More on Medium

The media has not become a medium. We've failed at creating cohesive digital formats.

Jay Dolan, What the F is Medium?

After writing about Medium yesterday in Verbosity, I came across the above post exploring how Medium fits in alongside Tumblr, WordPress, Twitter, and so forth. Fresh with my ideas about Medium, I decided to take the plunge and wrote this lengthy comment:

I had a different take on Medium, which is yan extension of another product they backed/helped create, Branch

If you read their introductory blog post, they mention how there are a lot of places to create content, but not enough quality content. Tumblr is a site that already allows you to post a picture with text or video with text, or just one or the other. The problem (in their view) is that people only view their site when creating, or reblog something someone else has done. There is no real building upon an idea. There are extensions of ideas (i.e. memes exploding in popularity) but no shared experiences.

With Medium, the individual pieces aren't what matters. It's the shared collection that matters. People read one person's story, video, picture, and want to share their own story/video/picture with that collection.

With Branch, the individual message isn't what matters, but the "branch" of curated conversation. You don't refer to one item from a branch, but the entire branch.

In a way, it's like Pinterest, because people create their own collections there, but most often there's nothing meaningful behind each collection. It's just an easy way to organize our own thoughts.
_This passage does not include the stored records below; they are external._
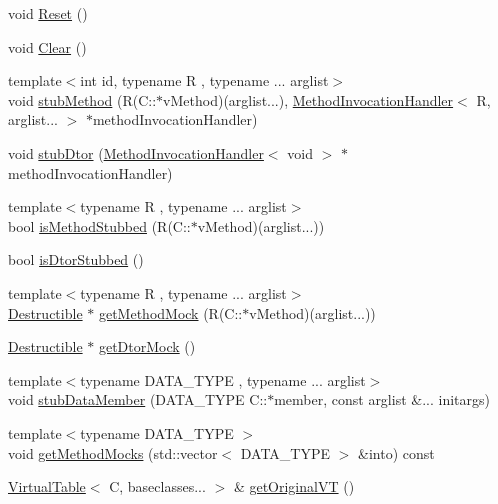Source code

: \begin{DoxyCompactItemize}
void \mbox{\hyperlink{structfakeit_1_1DynamicProxy_a8f00dd7c68a247f715ec3925f662de9f}{Reset}} ()
\item 
void \mbox{\hyperlink{structfakeit_1_1DynamicProxy_a995c7e3dd97dc7707f18774eb4554b45}{Clear}} ()
\item 
{\footnotesize template$<$int id, typename R , typename ... arglist$>$ }\\void \mbox{\hyperlink{structfakeit_1_1DynamicProxy_ab1a98295698cf6eed3ff04ed4b838e51}{stub\+Method}} (R(C\+::$\ast$v\+Method)(arglist...), \mbox{\hyperlink{structfakeit_1_1MethodInvocationHandler}{Method\+Invocation\+Handler}}$<$ R, arglist... $>$ $\ast$method\+Invocation\+Handler)
\item 
void \mbox{\hyperlink{structfakeit_1_1DynamicProxy_a8ab5aa831398c6ee27cbdb12ee1f15cf}{stub\+Dtor}} (\mbox{\hyperlink{structfakeit_1_1MethodInvocationHandler}{Method\+Invocation\+Handler}}$<$ void $>$ $\ast$method\+Invocation\+Handler)
\item 
{\footnotesize template$<$typename R , typename ... arglist$>$ }\\bool \mbox{\hyperlink{structfakeit_1_1DynamicProxy_aeccdd2a03ebbf8eecc3291ebe6ccbfc4}{is\+Method\+Stubbed}} (R(C\+::$\ast$v\+Method)(arglist...))
\item 
bool \mbox{\hyperlink{structfakeit_1_1DynamicProxy_a6d3f0dfa93dc98b37fb50002bc4ea2bc}{is\+Dtor\+Stubbed}} ()
\item 
{\footnotesize template$<$typename R , typename ... arglist$>$ }\\\mbox{\hyperlink{classfakeit_1_1Destructible}{Destructible}} $\ast$ \mbox{\hyperlink{structfakeit_1_1DynamicProxy_a9774578f92b4d0258c72192dd16d6d0e}{get\+Method\+Mock}} (R(C\+::$\ast$v\+Method)(arglist...))
\item 
\mbox{\hyperlink{classfakeit_1_1Destructible}{Destructible}} $\ast$ \mbox{\hyperlink{structfakeit_1_1DynamicProxy_a32f8a09734ef6d70162d682fd593707b}{get\+Dtor\+Mock}} ()
\item 
{\footnotesize template$<$typename D\+A\+T\+A\+\_\+\+T\+Y\+PE , typename ... arglist$>$ }\\void \mbox{\hyperlink{structfakeit_1_1DynamicProxy_a872480e95dba48c6e690fb7cdc017f9d}{stub\+Data\+Member}} (D\+A\+T\+A\+\_\+\+T\+Y\+PE C\+::$\ast$member, const arglist \&... initargs)
\item 
{\footnotesize template$<$typename D\+A\+T\+A\+\_\+\+T\+Y\+PE $>$ }\\void \mbox{\hyperlink{structfakeit_1_1DynamicProxy_a21e8fdd6bcf64b2d7e0b86261529da35}{get\+Method\+Mocks}} (std\+::vector$<$ D\+A\+T\+A\+\_\+\+T\+Y\+PE $>$ \&into) const
\item 
\mbox{\hyperlink{structfakeit_1_1VirtualTable}{Virtual\+Table}}$<$ C, baseclasses... $>$ \& \mbox{\hyperlink{structfakeit_1_1DynamicProxy_aa34a496518156007196fd405dbf2e058}{get\+Original\+VT}} ()
\end{DoxyCompactItemize}


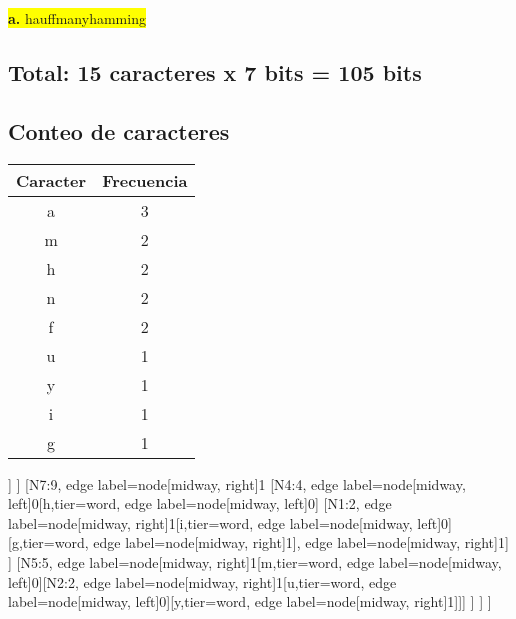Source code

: \documentclass{article}
\begin{document}
	\vspace{0.5cm}
	\begin{center}
	\hspace{3cm}\colorbox{yellow}{{\textbf{a.} hauffmanyhamming}}\newline
	\subsection*{Total: 15 caracteres x 7 bits = 105 bits}
	\vspace{0.5cm}
	\subsection*{Conteo de caracteres}
\begin{tabular}{c|c}
	\textbf{Caracter} & \textbf{Frecuencia} \\
	\hline
	a & 3 \\
	m & 2 \\
	h & 2 \\
	n & 2 \\
	f & 2 \\
	u & 1 \\
	y & 1 \\
	i & 1 \\
	g & 1 \\
\end{tabular}

	\vspace{1cm}
	
	\begin{forest}
		[N8:16, for tree={parent anchor=south, child anchor=north, draw, l sep=10mm, s sep=5mm, minimum size=8mm} 
			[N6:7, edge label={node[midway, left]{0}}
				[a,tier=word, edge label={node[midway, left]{0}}]
				[N3:4, edge label={node[midway, right]{1}} [f,tier=word, edge label={node[midway, left]{0}}] [n,tier=word, edge label={node[midway, right]{1}}]]
			]
			[N7:9, edge label={node[midway, right]{1}}
				[N4:4, edge label={node[midway, left]{0}}[h,tier=word, edge label={node[midway, left]{0}}]
				[N1:2, edge label={node[midway, right]{1}}[i,tier=word, edge label={node[midway, left]{0}}][g,tier=word, edge label={node[midway, right]{1}}], edge label={node[midway, right]{1}}]
				]
				[N5:5, edge label={node[midway, right]{1}}[m,tier=word, edge label={node[midway, left]{0}}][N2:2, edge label={node[midway, right]{1}}[u,tier=word, edge label={node[midway, left]{0}}][y,tier=word, edge label={node[midway, right]{1}}]]]
				]
			]
			]
	\end{forest}
	

\end{center}
\end{document}
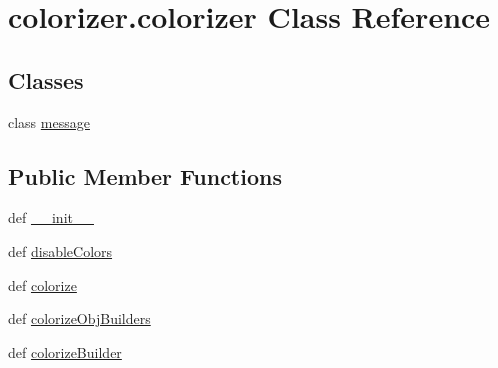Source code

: \hypertarget{classcolorizer_1_1colorizer}{\section{colorizer.\-colorizer Class Reference}
\label{classcolorizer_1_1colorizer}
}
\subsection*{Classes}
\begin{DoxyCompactItemize}
\item 
class \hyperlink{classcolorizer_1_1colorizer_1_1message}{message}
\end{DoxyCompactItemize}
\subsection*{Public Member Functions}
\begin{DoxyCompactItemize}
\item 
def \hyperlink{classcolorizer_1_1colorizer_af10d252307774198b6979329e4b3a159}{\-\_\-\-\_\-init\-\_\-\-\_\-}
\item 
def \hyperlink{classcolorizer_1_1colorizer_ab65660e26d33d8b1bda58b8e30966012}{disable\-Colors}
\item 
def \hyperlink{classcolorizer_1_1colorizer_aab80d318413a2b8c6e94d08f4605df68}{colorize}
\item 
def \hyperlink{classcolorizer_1_1colorizer_a7a6d0a709b02484e1a79951a44d395ec}{colorize\-Obj\-Builders}
\item 
def \hyperlink{classcolorizer_1_1colorizer_a953d860484b65d508ba42820864be2e9}{colorize\-Builder}
\end{DoxyCompactItemize}
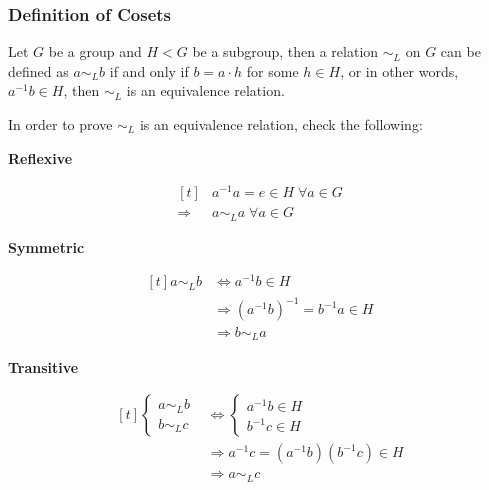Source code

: \documentclass[a4paper,12pt]{article}
\begin{document}
\subsubsection{Definition of Cosets}
\begin{pst}
  Let $G$ be a group and $H<G$ be a subgroup, then a relation $\sim_{L}$ on $G$ can be defined as $a\sim_{L}b$ if and only if $b=a\cdot h$ for some $h\in H$, or in other words, $a^{-1}b\in H$, then $\sim_{L}$ is an equivalence relation.\n

  \prf In order to prove $\sim_{L}$ is an equivalence relation, check the following:

  \begin{alist}
    \item \textbf{Reflexive}

    $$\begin{aligned}[t]
      &a^{-1}a=e\in H\;\forall a\in G\\
      \Rightarrow&a\sim_{L}a\;\forall a\in G
    \end{aligned}$$

    \propdisp

    \item \textbf{Symmetric}

    $$\begin{aligned}[t]
      a\sim_{L}b&\Leftrightarrow a^{-1}b\in H\\
      &\Rightarrow (a^{-1}b)^{-1}=b^{-1}a\in H\\
      &\Rightarrow b\sim_{L}a
    \end{aligned}$$

    \item \textbf{Transitive}

    $$\begin{aligned}[t]
      \begin{cases}
        a\sim_{L}b\\
        b\sim_{L}c
      \end{cases}&\Leftrightarrow\begin{cases}
        a^{-1}b\in H\\
        b^{-1}c\in H
      \end{cases}\\
      &\Rightarrow a^{-1}c=(a^{-1}b)(b^{-1}c)\in H\\
      &\Rightarrow a\sim_{L}c
    \end{aligned}$$

  \end{alist}
\end{pst}\n
\end{document}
So Medium takes the visual style of Pinterest, but allows people to create shared collections.

The main thing that helped clue me into this is what happens when you click the author's name. On every other site on the Net, it takes you to a profile page which has information about the author and other items they've created on the site. On Medium, it takes you to the Twitter profile (go figure, really). Right now, there's no way to discover what other authors have written, just explore other ideas more thoroughly.

Of course, this is only the alpha release, and who knows if this is going to change in the future. To me, Branch is a much more appealing service, like Quora but you invite people into the conversation, and make it public or not. I see a service like that being more valuable and replacing email. But why would I share a piece of writing on Medium instead of my own site? That's the biggest question facing Medium, and one I don't see a clear answer for.